Once a month, more than a dozen community agency officials — including the sheriff and some deputies, the health director, the social services director and a county commissioner — meet at the Sheriff’s department to track data and talk about solutions. This team will be presenting at the summit this week.
The group started meeting in September 2015, and every police chief in the county attended the first meeting, said the Psychiatric Association’s Huffman, who is a member of the Alamance Stepping Up team.
“It’s been great to see how the Stepping Up effort has been working in a real, hands-on kind of way,” she said. “A lot of counties joined after they were doing some things already. Alamance hadn’t. We are really the county that used the Stepping Up Initiative to jumpstart our work.”

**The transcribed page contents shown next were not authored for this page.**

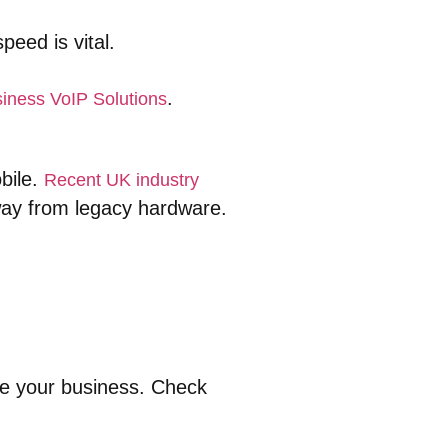
eed is vital.
.
iness VoIP Solutions
obile.
Recent UK industry
ay from legacy hardware.
de your business. Check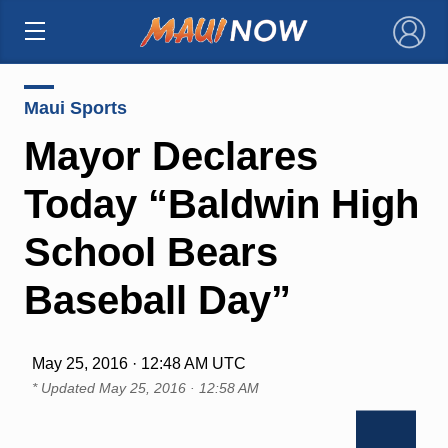
×
Maui Sports
Mayor Declares
Today “Baldwin High
School Bears
Baseball Day”
May 25, 2016 · 12:48 AM UTC
* Updated
May 25, 2016 · 12:58 AM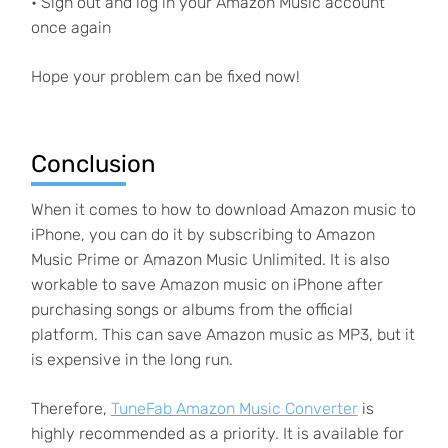
• Sign out and log in your Amazon Music account
once again
Hope your problem can be fixed now!
Conclusion
When it comes to how to download Amazon music to
iPhone, you can do it by subscribing to Amazon
Music Prime or Amazon Music Unlimited. It is also
workable to save Amazon music on iPhone after
purchasing songs or albums from the official
platform. This can save Amazon music as MP3, but it
is expensive in the long run.
Therefore,
TuneFab Amazon Music Converter
is
highly recommended as a priority. It is available for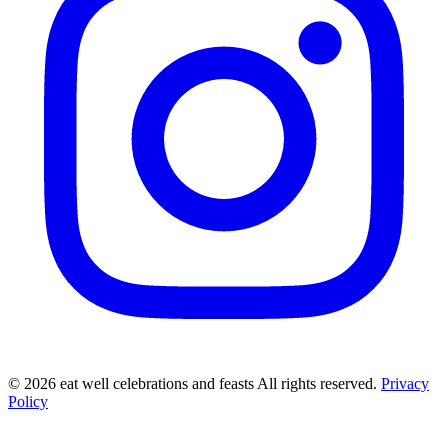
©
2026
eat well celebrations and feasts All rights reserved.
Privacy
Policy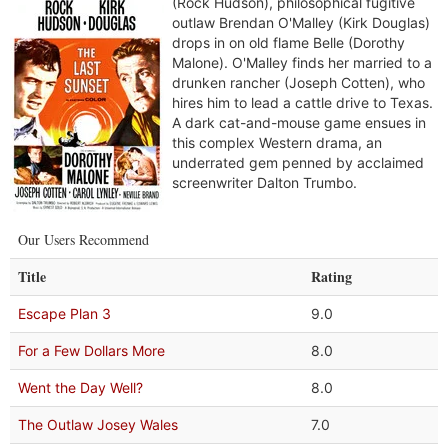
(Rock Hudson), philosophical fugitive
outlaw Brendan O'Malley (Kirk Douglas)
drops in on old flame Belle (Dorothy
Malone). O'Malley finds her married to a
drunken rancher (Joseph Cotten), who
hires him to lead a cattle drive to Texas.
A dark cat-and-mouse game ensues in
this complex Western drama, an
underrated gem penned by acclaimed
screenwriter Dalton Trumbo.
Our Users Recommend
Title
Rating
Escape Plan 3
9.0
For a Few Dollars More
8.0
Went the Day Well?
8.0
The Outlaw Josey Wales
7.0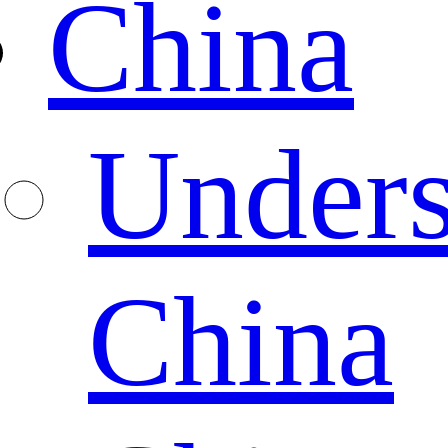
China
Unders
China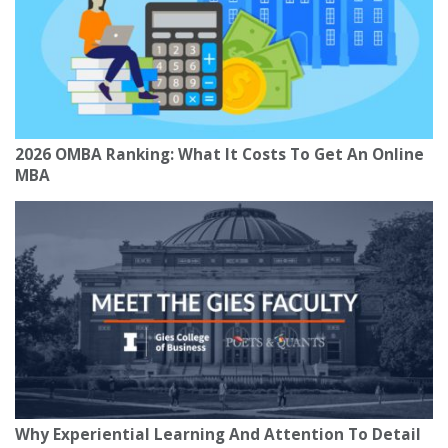
2026 OMBA Ranking: What It Costs To Get An Online
MBA
Why Experiential Learning And Attention To Detail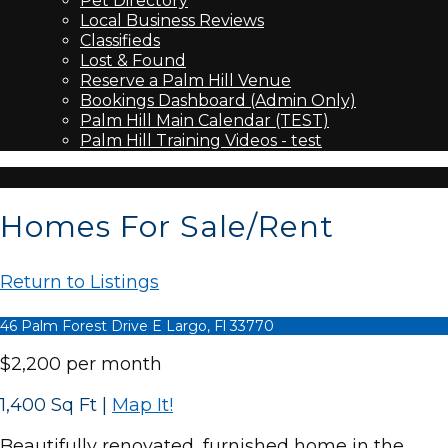
Pet Directory
Local Business Reviews
Classifieds
Lost & Found
Reserve a Palm Hill Venue
Bookings Dashboard (Admin Only)
Palm Hill Main Calendar (TEST)
Palm Hill Training Videos - test
Homes For Sale/Rent
Return to Listings
46 Palm Forest Drive E Largo, Fl 33770
$2,200 per month
1,400 Sq Ft
|
Map It!
Beautifully renovated, furnished home in the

At the March meeting, the team members went over the mental health data collected during the past two months from the jail, EMS, the regional behavioral health provider and the county emergency department.
For example, 12 percent of people coming into the Alamance jail screened positive for mental illness. About 11 percent of the jail’s daily population receives psychiatric medication, and 3 percent are on suicide watch. The jail’s daily population averages 467 people. In those two months, about 80 staff hours were used for mental health transportation. The total cost of serving inmates with mental illness for those two months came to $220,312.
Bringing the community to the table
March’s meeting included the presentation of graphs tracking the last six months of mental health emergency department visits, as well as who brought the patients in and what time of day they arrived.
The discussion continued with brainstorming over what could be done to improve the numbers.
Bob Byrd, Alamance County Commissioner, said the local hospital is interested in helping because treating mental health in the emergency department is difficult. “It’s a morale buster among the staff,” he added.
The group talked about the issue of jail inmates receiving proper medications.
“Just because you are taking medications outside of jail, doesn’t mean you are getting them while locked up,” said Susan Osborn, Alamance County department of social services director.
The group also discussed what other statistics the county could track. Art Springer from National Alliance for Mental Illness North Carolina wanted to look into how long it takes to get a psychiatric bed in the county. Meanwhile, Stacie Saunders, Alamance County health director, brought up the issue of inmates with mental illness that is missed at the intake screening.
“Who catches those later?,” she asked. “We should find a way to track those numbers.”
She added that some inmates will screen negative for mental illness during intake, not show symptoms, but develop them later from simply being jailed.
Chief Sheriff Deputy Tim Britt said the jail also needs a better way to handle inmates on suicide watch. The jail doesn’t have an assessment tool to take them off the watch.
He added that the local behavioral health provider has given the jail a social worker for 10 hours a week, and he plans to reclass another job position to put one more social worker in the jail.
“I’m so impressed by all the non-mental health people in our community that are so gung-ho about this,” said psychiatrist Jim Ryan after listening to an hour of the discussion. “People have not always been excited about mental health.”